PAR B. CAROLINE KOUASSIAMAN
Connaissez-vous ce sentiment – quand on dort sous le moustiquaire et qu’on retrouve encore des moustiques qui persistent à l’intérieur, malgré toutes les tentatives de se protéger ? Ensuite, il y a aussi toute une autre nuée de moustiques qui tournent autour, en attendant qu’on sorte. Malgré le beau discours autour du changement des rapports de pouvoir et de la décolonisation dans les secteurs de la philanthropie et du développement international, des enjeux tels que la colonisation, le racisme, le sexisme, l’homophobie et la transphobie, sont d’une endurance incroyable, tout comme les moustiques.
Elles rodent tout autour, et bien qu’elles ne soient peut-être pas si proches au point que l’on entende leur bourdonnement à l’avance, elles sont tout à fait présentes. Parfois, ce n’est pas tellement les expressions ou les actions explicites que l’on remarque, mais le fait que l’on ait été amenée à se demander “est-ce
que cela vient vraiment de se produire ?”, à la suite de micro-agressions subies dans des réunions, en écoutant des voix subtiles qui parviennent à en mettre d’autres sous silence, en observant la façon dont les contributions qui challengent le statu quo sont réorientées vers des conversations “hors-ligne” ou “bilatérales”, en lisant les commentaires des uns qui sont ignorés sur un document partagé, en voyant la façon dont certaines personnes sont déclarées expertes dans un sujet donné.
En 2020, j’étais plus ou moins nouvelle dans mon rôle de Directrice Exécutive de l’Initiative Sankofa d’Afrique de l’Ouest (ISDAO), un Fonds ouest-africain, basé en Afrique de l’Ouest même, et dirigé par des activistes. Là, je me suis etrouvée face à une situation pour laquelle je n’étais absolument pas préparée : je me suis vue obligée de risquer ma carrière et mon organisation pour dire quelques vérités.

◆ **Données fournies**
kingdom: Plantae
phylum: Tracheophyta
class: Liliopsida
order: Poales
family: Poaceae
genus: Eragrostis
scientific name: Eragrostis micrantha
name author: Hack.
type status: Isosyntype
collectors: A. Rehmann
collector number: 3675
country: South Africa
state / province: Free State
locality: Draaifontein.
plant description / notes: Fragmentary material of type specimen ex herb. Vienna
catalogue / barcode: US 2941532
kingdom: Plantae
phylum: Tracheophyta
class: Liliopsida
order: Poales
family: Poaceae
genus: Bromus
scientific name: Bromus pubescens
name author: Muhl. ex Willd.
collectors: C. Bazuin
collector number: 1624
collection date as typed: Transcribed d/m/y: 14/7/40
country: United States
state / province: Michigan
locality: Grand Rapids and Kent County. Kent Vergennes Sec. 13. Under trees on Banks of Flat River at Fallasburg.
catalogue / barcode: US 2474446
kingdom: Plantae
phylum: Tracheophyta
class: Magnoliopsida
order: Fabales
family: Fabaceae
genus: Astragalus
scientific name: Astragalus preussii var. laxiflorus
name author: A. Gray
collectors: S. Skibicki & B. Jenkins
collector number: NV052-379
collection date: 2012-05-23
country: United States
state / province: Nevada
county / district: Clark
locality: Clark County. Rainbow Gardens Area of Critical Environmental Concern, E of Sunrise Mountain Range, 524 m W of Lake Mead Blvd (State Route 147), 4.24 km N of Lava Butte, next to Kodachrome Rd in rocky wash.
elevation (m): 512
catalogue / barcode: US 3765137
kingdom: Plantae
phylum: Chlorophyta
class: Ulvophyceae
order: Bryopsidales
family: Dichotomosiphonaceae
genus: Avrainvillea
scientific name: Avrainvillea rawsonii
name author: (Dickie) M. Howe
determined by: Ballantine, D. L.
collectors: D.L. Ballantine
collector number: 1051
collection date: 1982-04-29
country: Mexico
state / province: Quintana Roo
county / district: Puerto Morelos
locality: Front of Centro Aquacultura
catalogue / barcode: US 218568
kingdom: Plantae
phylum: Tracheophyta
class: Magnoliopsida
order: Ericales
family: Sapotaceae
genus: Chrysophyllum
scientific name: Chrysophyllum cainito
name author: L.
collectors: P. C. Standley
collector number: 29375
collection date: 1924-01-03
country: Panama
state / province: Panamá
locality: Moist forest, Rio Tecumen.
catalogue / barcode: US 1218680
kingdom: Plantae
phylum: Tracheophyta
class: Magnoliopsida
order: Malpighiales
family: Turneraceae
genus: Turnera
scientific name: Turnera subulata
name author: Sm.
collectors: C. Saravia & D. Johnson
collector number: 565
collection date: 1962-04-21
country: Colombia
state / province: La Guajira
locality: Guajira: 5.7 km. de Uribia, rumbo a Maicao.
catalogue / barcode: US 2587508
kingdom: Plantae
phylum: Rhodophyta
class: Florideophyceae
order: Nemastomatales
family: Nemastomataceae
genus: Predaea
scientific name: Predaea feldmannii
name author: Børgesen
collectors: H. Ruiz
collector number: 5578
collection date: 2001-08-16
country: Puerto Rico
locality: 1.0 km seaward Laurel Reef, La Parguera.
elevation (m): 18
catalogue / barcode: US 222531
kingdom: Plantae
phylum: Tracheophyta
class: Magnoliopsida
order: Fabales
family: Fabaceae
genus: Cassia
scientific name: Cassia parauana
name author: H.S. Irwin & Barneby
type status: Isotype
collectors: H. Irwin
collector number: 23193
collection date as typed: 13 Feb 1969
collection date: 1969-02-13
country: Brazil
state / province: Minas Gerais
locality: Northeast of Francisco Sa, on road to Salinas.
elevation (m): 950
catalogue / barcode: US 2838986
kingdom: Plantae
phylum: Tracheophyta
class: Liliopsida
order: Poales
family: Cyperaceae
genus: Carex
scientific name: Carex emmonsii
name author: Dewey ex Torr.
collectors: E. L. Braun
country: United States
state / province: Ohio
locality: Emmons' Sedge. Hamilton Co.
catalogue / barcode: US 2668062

◆ **Consignes**
(a) Dans l'extrait sur la philanthropie, quel est le nom complet de l'organisation désignée par le sigle ISDAO ?
(b) Rédigez la suite de l'extrait sur la philanthropie, en reprenant juste après sa dernière phrase.
Les données ne sont pas utiles pour cet exercice.

◆ **Réponses par consigne**
(a) Initiative Sankofa d'Afrique de l'Ouest.

(b)
L’année précédente, en 2019, nous nous sommes embarqué-es dans une série d’engagements pour établir un partenariat avec une organisation puissante du Nord Global pour un futur projet. Nous étions très enthousiastes à l’idée de faire partie du processus de développement de ce projet et de contribuer largement avec nos idées et nos connaissances, surtout en tant qu’organisation partenaire future dans le cadre de la mise en œuvre de la vision envisagée.
Au fur et à mesure que nous avancions dans le projet, des problèmes autour de la coordination et du leadership se mirent à surgir. Ces problèmes étaient surtout liés à la personne qui exerçait ces fonctions. En rétrospective, les moustiques était effectivement là – il y avait plusieurs indicateurs qui menaient vers ce dénouement, signalant que ça n’allait pas.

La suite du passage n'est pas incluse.